Justin Chang of Variety agrees that the film trumps "An Unexpected Journey" by a mile, writing that it "immediately evinces a livelier pace and a heightened sense of urgency." Chang says it's a "far more purposeful" second chapter, one with "a headier sense of forward momentum and a steady stream of 3D-enhanced thrills" and that its "sense of danger rarely flags."
Todd McCarthy of The Hollywood Reporter agrees that while "An Unexpected Journey" was a bit meandering, "Smaug" is all about staying on target. "Everything about 'The Hobbit: The Desolation of Smaug' represents an improvement over the first installment" with "a sense of storytelling that possesses palpable energy and purpose," he writes.
"Middle-earth's got its mojo back," writes Nick de Semlyen in his five-star review at Empire, calling the film "a huge improvement on the previous installment" that's "moody, urgent and, for want of a better word, Ringsier."
Bill Desowitz of Thompson on Hollywood likes the film's "lighter, more swashbuckling tone," and goes so far as to mention "The Desolation of Smaug" in the same sentence as some classic second chapters of other beloved franchises: "Like 'The Two Towers,' and in keeping with 'The Godfather' and 'Star Wars' trilogies, this middle movie might prove to be the most satisfying, freed from exposition and closure."
While Peter Jackson could most definitely be described as a Tolkien purist, he's not above taking a few liberties with the text — and adding a brand new character, specifically in the form of the Elven warrior-woman Tauriel, played by Evangeline Lilly. Critics are divided on this "woman's touch" to the story, with Justin Chang of Variety writing that "the problem isn’t that Jackson has dared to tamper with Tolkien's sacred text, but rather that he has done so to relatively minor effect," resulting in "minimal emotional gains."
However, Todd McCarthy of The Hollywood Reporter is a fan of "the foxy archer fancied by Legolas (Orlando Bloom)," pointing out that "Women action figures and romantic subplots were not Tolkien's thing, so even the acknowledgment of sexual attraction represents a radical step in this context."

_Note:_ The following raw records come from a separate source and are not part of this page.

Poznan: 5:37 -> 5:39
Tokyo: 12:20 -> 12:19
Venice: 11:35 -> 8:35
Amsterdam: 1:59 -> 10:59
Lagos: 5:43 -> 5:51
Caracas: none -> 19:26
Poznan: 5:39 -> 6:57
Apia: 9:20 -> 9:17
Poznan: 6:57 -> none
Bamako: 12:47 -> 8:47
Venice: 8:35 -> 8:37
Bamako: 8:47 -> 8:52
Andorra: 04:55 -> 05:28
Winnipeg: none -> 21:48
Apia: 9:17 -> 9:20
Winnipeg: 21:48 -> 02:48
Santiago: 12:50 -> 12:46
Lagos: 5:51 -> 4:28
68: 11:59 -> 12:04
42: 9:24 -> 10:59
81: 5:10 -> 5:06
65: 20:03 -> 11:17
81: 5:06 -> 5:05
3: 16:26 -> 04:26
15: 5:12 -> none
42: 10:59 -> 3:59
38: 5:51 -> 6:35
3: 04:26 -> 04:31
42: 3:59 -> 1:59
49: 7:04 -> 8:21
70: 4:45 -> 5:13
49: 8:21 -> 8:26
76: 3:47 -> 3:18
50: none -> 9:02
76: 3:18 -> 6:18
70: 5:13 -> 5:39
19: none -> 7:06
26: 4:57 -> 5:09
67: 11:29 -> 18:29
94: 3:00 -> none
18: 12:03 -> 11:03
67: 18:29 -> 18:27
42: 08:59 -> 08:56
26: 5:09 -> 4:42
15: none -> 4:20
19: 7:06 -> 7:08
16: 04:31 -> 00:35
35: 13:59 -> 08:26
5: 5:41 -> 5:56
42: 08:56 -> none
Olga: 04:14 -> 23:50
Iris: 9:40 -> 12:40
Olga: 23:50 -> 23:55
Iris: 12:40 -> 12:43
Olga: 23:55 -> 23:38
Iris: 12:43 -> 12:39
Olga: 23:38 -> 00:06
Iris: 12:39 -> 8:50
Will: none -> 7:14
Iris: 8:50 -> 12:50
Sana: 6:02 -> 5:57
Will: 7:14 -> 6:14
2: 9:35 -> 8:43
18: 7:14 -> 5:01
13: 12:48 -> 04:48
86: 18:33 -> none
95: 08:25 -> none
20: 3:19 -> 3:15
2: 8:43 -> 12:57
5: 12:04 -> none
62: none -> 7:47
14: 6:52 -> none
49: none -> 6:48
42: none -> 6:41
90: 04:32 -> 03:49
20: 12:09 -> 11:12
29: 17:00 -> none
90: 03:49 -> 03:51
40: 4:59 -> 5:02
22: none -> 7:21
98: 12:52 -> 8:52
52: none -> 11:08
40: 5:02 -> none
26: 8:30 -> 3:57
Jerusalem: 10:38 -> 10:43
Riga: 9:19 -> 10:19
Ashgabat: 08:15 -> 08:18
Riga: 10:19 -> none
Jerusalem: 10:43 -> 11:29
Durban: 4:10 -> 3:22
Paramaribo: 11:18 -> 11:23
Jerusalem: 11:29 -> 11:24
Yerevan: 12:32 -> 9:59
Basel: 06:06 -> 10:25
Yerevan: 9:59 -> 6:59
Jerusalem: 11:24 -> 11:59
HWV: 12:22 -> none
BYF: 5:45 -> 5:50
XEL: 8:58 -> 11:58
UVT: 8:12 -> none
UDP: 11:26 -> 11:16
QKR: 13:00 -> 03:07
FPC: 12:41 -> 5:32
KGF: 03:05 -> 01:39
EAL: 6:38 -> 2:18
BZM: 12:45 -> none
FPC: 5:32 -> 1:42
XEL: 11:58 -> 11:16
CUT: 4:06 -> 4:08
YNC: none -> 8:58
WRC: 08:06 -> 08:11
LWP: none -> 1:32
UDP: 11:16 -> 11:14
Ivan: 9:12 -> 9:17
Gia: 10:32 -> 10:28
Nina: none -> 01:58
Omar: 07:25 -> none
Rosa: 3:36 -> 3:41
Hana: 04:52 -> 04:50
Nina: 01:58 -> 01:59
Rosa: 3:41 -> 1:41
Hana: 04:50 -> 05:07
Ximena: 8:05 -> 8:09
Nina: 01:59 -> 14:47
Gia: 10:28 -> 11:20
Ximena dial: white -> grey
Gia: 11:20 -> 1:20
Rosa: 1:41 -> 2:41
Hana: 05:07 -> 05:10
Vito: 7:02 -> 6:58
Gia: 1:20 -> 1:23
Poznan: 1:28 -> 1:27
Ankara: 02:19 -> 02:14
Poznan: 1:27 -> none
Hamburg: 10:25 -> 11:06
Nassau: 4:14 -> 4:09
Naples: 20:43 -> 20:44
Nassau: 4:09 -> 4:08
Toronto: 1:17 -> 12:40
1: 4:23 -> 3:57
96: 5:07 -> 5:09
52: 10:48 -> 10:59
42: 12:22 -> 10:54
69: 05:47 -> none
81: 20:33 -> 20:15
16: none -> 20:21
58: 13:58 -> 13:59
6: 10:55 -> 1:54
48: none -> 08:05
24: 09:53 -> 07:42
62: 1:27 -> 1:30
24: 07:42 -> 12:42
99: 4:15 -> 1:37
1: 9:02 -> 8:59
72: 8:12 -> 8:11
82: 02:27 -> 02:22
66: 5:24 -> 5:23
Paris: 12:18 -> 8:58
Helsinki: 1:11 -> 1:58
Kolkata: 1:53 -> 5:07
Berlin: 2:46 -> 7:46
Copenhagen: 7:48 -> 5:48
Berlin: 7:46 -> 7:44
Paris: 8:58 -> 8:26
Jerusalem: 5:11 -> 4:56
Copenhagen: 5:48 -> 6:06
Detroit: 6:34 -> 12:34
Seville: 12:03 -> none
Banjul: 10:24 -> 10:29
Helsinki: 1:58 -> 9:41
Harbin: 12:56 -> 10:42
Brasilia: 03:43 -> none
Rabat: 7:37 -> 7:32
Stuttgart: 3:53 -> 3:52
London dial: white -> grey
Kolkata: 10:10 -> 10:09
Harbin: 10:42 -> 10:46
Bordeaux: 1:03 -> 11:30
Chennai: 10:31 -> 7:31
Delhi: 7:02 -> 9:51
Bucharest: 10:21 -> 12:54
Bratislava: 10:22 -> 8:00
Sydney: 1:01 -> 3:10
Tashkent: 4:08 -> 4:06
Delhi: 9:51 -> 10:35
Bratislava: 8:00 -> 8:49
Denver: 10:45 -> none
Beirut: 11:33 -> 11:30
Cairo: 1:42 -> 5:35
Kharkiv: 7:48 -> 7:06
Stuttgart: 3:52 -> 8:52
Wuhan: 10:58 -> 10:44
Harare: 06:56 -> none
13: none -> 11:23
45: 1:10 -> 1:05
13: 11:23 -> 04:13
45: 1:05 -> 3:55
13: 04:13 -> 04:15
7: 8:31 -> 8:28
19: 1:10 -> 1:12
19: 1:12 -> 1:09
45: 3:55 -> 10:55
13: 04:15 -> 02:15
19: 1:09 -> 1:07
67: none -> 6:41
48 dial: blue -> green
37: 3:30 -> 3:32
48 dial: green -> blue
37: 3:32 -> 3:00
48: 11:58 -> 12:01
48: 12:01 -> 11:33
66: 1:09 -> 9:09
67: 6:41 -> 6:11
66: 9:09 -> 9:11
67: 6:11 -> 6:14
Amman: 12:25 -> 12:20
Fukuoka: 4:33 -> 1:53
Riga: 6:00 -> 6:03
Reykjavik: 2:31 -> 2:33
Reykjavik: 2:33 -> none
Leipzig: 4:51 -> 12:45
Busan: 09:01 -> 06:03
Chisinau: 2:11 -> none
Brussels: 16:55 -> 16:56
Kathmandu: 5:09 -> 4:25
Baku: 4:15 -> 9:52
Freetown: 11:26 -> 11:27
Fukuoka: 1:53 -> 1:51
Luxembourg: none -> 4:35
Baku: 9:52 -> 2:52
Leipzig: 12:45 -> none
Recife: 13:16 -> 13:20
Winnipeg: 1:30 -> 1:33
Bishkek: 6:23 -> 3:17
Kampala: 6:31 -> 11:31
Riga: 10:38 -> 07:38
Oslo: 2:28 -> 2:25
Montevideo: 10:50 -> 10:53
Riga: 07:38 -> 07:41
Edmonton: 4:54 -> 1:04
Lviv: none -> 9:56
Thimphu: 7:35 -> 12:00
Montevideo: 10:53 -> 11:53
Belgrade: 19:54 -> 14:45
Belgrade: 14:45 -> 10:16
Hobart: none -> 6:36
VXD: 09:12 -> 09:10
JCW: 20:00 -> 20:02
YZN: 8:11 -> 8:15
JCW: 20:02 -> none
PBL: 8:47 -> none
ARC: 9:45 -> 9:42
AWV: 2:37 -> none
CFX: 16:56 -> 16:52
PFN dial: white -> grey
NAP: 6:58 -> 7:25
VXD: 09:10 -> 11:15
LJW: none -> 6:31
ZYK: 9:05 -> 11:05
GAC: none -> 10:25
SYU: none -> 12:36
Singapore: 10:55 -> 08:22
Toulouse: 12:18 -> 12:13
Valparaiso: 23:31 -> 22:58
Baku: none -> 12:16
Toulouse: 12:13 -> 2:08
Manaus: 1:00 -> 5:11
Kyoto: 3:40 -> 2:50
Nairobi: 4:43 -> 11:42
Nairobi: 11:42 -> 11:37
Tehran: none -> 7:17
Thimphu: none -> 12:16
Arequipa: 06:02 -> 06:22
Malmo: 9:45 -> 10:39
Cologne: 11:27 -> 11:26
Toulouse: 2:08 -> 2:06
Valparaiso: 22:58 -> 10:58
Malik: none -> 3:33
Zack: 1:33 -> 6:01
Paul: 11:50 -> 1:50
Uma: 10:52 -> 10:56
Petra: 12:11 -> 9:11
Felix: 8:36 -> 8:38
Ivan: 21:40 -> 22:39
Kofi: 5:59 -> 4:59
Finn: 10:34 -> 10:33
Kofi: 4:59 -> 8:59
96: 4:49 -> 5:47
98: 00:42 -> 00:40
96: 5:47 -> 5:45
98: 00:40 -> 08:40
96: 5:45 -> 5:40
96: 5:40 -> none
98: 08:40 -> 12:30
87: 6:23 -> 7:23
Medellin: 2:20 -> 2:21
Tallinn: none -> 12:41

And then there's the dragon Smaug, whom Bill Desowitz of Thompson on Hollywood calls "the greatest CG dragon ever created on screen, thanks to the wizards of Weta." Justin Chang of Variety praises the mighty creature's "seething, unctuous tones" provided by star Martin Freeman's "Sherlock" pal Benedict Cumberbatch, though points out that his and Bilbo's "drawn-out confrontation and the dragon's endless monologues dissipate the tension somewhat en route to the cliffhanger ending."
THR's Todd McCarthy agrees that Smaug's yammering becomes oppressive ... and that Cumberbatch is unable to transcend the heavy text due to post-production tinkering. "Like some Bond villains who talked too much instead of quickly offing 007 when they had the chance, Smaug seems much enamored with the sound of his own voice. And a fine voice it is, supplied by Benedict Cumberbatch but too unnaturally deepened and electronically modified to afford pure enjoyment of the actor's menacing readings."
Nick de Semlyen of Empire loves everything about the big beast, though. "Smaug is a startlingly well-executed creation, toggling between arrogance, indolence and rage as he uses his wyrm-tongue to try to draw out Bilbo," he writes, praising Cumberbatch's work as the "honey-voiced" villain.
It appears as though the only screenings so far have been in 3D at 24 frames per second, which means the jury's still out on how the much-debated "high frame rate" of 48 fps looks with this second installment as compared to "An Unexpected Journey."
"The Hobbit: The Desolation of Smaug" opens on Dec. 13.